I still remember my last surgery, not enough blankets, cold air, always shivering... Misery! This time, my mom made my bed with so many blankets and topped it off with another wool blanket my sister gave me from my last surgery... Who knew that a well made bed could be so comfortable, the sheets smooth, and no cold air leaks in! I've not let any of the staff remake my bed... My mom definitely made it the best! *grin*.

Another tidbit for anyone staying overnight at the hospital... The bed's always feel uneven with weird dips, especially under your butt! Playing with my bed, I found the most perfect position... Head of bed up a couple inches and the bed bent up at the knees... Makes the bed fit my body, allows me to rest comfy with no strech in my abdomen to cause discomfort at the incision site, and I can use the bed to help me get up when things are aching a lot. Yay!

Little things really do make a difference! As my gaze roams around a bleak room with pratical tans and green curtains, I see the beautiful flowers given to me by my co-workers and Noel's best friend. It's fun to stare at the different flower shapes, subtle and bold color changes, and varied textures of the flower petals and leaves. God really creates beautiful things... And having that little bit of nature in my room reminds me of God's glory and that Jesus has a plan for me... Exactly where I am, the staff I meet and talk to, the patients I smile at in the hallway, and that I am here to be blessed by others as well as to bless those around me.

Thank you Father in heaven for your favor upon me. I am blessed with a room to myself in a quiet location, staff to talk and laugh with, family and friends to support me, and quick healing. Thank you for helping me deal with discomfort and pain with hope, peace in the knowledge that I will heal, and the strength to keep moving in the face of fear and pain.

Lord God in heaven, I ask that you continue to use my time here on earth to serve you. In both the good times and bad, may I never stray from your side and your protection. In this uncertain world, may I always have the peace and strength to forge ahead, not for my own wants, but for the greater purpose of serving a loving Lord who is greater than anything or any other purpose or comfort I can think of.
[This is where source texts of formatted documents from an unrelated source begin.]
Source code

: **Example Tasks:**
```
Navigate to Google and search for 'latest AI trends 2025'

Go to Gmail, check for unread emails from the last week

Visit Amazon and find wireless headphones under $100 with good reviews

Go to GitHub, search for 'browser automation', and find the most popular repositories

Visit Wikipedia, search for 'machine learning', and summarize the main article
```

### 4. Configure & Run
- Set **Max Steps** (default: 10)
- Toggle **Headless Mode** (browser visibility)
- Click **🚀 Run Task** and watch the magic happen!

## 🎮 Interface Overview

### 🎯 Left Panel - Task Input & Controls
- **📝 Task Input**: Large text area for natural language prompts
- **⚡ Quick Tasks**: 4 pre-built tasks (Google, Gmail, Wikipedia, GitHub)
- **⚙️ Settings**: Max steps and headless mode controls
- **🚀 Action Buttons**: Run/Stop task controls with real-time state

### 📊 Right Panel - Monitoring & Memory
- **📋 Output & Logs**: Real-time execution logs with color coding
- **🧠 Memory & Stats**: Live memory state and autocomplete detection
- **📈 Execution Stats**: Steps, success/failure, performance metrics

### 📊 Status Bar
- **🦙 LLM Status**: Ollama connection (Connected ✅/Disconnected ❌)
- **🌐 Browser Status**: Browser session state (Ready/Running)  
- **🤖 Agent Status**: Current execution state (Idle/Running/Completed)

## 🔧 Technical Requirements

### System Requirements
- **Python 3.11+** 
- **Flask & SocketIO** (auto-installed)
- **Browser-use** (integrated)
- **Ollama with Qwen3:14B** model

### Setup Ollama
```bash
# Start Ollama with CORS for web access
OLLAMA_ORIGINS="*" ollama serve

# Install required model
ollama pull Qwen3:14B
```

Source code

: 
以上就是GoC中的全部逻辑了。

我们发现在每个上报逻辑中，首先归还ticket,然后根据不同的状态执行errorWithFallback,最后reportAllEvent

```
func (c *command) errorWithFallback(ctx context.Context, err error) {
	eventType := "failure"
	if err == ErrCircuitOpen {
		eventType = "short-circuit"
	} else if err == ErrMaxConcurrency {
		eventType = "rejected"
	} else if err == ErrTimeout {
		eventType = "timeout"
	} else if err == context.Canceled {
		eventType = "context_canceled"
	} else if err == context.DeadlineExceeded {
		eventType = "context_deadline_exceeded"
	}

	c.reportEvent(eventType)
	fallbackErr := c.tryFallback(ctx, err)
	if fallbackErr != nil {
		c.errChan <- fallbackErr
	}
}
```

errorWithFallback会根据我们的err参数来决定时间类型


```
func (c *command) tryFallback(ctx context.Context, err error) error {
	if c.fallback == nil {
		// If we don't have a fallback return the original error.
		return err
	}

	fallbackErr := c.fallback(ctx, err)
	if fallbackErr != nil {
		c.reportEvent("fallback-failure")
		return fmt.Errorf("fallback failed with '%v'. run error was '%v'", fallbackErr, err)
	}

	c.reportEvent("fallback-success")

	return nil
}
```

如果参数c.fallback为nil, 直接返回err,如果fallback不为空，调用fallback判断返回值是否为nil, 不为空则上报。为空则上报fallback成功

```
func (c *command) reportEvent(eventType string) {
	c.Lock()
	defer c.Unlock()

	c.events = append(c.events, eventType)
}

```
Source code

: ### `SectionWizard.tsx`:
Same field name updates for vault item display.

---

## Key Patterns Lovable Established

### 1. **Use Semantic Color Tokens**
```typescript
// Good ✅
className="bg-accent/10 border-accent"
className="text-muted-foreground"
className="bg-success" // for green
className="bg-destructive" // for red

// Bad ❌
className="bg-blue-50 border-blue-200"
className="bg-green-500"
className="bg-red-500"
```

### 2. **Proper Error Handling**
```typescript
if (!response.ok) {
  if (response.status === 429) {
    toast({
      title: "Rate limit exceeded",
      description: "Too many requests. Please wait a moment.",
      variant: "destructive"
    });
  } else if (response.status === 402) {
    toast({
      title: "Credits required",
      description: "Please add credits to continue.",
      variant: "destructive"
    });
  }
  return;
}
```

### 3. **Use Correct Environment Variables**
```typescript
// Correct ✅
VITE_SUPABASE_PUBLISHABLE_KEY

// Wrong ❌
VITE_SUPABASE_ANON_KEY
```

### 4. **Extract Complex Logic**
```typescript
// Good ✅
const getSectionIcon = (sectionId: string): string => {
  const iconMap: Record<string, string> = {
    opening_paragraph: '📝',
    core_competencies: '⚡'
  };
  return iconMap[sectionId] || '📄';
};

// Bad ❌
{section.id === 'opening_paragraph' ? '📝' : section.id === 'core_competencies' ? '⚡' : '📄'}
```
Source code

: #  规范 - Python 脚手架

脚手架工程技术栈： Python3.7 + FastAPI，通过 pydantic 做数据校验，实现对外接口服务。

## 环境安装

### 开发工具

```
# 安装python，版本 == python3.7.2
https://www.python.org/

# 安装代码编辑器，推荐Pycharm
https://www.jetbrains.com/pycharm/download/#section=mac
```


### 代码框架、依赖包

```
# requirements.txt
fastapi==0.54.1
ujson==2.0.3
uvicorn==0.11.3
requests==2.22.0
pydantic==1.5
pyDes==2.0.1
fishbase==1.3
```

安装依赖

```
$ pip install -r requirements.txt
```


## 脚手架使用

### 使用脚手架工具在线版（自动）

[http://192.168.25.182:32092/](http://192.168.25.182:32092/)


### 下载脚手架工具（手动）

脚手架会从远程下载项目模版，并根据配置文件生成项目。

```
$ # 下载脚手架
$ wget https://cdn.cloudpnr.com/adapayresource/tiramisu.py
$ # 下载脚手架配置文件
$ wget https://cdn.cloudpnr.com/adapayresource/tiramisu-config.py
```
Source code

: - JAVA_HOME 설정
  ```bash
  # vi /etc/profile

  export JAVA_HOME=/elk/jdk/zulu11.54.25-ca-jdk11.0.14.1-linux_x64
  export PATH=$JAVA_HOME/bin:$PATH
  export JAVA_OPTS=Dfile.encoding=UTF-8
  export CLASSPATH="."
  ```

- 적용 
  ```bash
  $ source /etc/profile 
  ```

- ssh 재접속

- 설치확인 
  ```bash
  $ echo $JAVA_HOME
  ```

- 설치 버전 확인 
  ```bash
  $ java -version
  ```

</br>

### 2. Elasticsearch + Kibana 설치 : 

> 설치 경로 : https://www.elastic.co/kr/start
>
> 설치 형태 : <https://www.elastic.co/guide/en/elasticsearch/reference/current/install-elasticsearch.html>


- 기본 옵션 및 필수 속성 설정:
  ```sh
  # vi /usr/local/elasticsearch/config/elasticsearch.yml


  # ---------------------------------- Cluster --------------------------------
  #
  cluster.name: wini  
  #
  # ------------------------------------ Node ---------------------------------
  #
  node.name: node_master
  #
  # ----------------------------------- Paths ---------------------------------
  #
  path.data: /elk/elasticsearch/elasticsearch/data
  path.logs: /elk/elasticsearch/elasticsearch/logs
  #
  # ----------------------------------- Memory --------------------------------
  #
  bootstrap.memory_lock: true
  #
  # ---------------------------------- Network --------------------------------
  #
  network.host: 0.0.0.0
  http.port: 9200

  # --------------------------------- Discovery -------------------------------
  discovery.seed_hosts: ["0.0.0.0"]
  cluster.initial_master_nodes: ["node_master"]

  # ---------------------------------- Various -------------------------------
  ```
Thank you Lord for blessing the doctors to find the multiple tumors and help them remove it (cauterizing the smaller walnut-sized growths and removing the one the size of a small cantaloupe from my intestines). Thank you Lord that I only lost 2-liters of blood and the doctors were able to give me a transfusion of red blood cells and albumin. Thank you Lord for a quick 3.5 hour surgery in which the doctors put me neatly back together. Thank you Jesus that for now, the doctors can't find anymore growths, but also have the wisdom to expect more growths in the future. Thank you Lord that I know you personally in my life o that I don't have to worry if I only have a day or many years to live. My life is yours, Lord, use it as you see fit... So long as I can honor you in how I live and act, my life is already complete... Everything else is just more blessing you shower me with from your mercy and your grace. May this body continue to be the Lord's temple and tool, to use as you see fit... In Jesus' name I thank my Lord in heaven for my given purpose in this life, to be one of meaning and not self-serving emptiness. Amen.